I have got a problem i am trying to solve using ONLY awk.
I have a csv file in the structure:
Easting Northing Latitude Longitude Locality Name
Easting "Northing" "Latitude" "Longitude" "LocalityName"
364208 176288 51.48441 -2.51685 "Fishponds"
358596 172813 51.45278 -2.59726 "Bristol City Centre"
358886 177828 51.49789 -2.59367 "Southmead"
358839 177839 51.49798 -2.59435 "Southmead"
358980 177882 51.49838 -2.59232 "Southmead"
359009 177863 51.49821 -2.5919 "Southmead"
358839 177529 51.4952 -2.59431 "Southmead"
359475 168262 51.41192 -2.58409 "Hengrove Park"
358945 173526 51.45921 -2.59232 "Bristol"
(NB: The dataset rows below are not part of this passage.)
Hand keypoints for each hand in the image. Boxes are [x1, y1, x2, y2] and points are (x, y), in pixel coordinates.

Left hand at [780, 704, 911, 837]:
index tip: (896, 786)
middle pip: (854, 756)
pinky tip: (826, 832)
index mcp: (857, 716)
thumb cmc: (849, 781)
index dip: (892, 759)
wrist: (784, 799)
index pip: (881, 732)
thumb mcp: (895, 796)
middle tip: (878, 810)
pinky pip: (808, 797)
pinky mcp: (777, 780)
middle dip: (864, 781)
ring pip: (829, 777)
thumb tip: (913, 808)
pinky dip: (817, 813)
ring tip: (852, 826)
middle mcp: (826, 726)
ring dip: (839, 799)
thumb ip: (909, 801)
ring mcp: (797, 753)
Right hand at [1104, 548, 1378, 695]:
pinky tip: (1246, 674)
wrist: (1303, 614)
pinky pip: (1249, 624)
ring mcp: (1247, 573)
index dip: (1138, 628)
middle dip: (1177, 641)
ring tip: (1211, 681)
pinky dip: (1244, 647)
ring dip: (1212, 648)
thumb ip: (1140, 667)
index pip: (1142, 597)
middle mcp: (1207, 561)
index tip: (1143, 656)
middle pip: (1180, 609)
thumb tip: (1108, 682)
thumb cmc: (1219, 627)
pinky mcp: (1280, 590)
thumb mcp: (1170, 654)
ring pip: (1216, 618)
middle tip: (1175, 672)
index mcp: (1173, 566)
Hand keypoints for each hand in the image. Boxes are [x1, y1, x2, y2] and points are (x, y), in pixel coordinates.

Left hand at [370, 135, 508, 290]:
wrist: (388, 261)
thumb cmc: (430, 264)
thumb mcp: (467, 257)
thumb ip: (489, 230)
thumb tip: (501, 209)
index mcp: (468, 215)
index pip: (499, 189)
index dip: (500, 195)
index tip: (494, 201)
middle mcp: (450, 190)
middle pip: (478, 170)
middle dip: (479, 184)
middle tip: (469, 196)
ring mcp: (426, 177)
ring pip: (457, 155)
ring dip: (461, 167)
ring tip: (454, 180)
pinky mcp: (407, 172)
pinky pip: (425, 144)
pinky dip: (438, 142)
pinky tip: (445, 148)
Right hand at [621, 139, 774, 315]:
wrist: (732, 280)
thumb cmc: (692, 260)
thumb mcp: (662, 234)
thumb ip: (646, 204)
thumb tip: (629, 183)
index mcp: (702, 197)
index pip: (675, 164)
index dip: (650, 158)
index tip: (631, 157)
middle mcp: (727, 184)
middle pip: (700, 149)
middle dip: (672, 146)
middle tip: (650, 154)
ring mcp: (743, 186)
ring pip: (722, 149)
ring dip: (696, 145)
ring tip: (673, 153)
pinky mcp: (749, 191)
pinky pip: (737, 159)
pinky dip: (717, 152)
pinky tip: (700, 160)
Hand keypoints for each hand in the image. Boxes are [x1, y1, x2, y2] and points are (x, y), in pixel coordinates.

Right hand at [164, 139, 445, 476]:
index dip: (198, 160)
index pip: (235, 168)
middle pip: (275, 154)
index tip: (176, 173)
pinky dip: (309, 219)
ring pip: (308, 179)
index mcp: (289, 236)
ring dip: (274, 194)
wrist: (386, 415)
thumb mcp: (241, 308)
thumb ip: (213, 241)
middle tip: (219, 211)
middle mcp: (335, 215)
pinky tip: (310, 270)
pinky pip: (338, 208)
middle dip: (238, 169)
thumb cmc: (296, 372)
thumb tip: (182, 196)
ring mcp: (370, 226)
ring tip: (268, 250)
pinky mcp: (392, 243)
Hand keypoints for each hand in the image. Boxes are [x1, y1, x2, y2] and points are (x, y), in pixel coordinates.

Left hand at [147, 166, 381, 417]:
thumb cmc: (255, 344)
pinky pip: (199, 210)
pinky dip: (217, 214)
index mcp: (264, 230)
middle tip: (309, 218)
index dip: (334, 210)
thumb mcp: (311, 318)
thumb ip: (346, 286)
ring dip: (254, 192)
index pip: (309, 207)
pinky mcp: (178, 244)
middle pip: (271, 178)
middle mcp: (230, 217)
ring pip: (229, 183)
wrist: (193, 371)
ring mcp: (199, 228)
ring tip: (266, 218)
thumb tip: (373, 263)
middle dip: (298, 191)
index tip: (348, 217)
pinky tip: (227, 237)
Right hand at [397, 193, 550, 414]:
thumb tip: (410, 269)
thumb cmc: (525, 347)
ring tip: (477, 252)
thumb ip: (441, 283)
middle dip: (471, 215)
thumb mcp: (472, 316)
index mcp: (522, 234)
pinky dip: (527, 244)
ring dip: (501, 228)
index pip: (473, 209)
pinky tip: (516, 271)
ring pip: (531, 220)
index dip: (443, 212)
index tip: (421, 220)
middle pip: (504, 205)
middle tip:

358943 173525 51.4592 -2.59235 "Bristol"
358941 173524 51.45919 -2.59238 "Bristol"
358940 173523 51.45919 -2.59239 "Bristol"
358945 173528 51.45923 -2.59232 "Bristol"
358936 173520 51.45916 -2.59245 "Bristol"
358936 173521 51.45917 -2.59245 "Bristol"
358932 173516 51.45912 -2.5925 "Bristol"
etc… I am trying to write an awk script which will count each instance of Locality name and the print print this so an out put would be:
Fishponds 1
Bristol City Centre 1
Southmead 5
Hengrove park 1
Bristol 8
So far i have got this:
BEGIN { i = 0; state = 0; names[NR]; FS=","; }
{
#for each element in names array, check if already exists.
for(j=0;j<=i;j++)
{
if(names[j] == $5)
{
state = 1;
break;
}
}
# If the name doesnt already exist add to names array
if(state == 0)
{
names[i] = $5;
i++;
}
state = 0;
}
END {
for(x=0;x<=i;x++)
{
print names[x];
}
}
Which hopefully sorts the locations and removes the duplicates, but i still cannot think of a good way to count the instances of each location then list them back.
Simpler soulution:
First the input file separator is set to
", so the second field will be the location name. Skipping the first line (header). Utilizing an array (key is the second field) to count the occurrences. After the last line print the array’s keys, and values.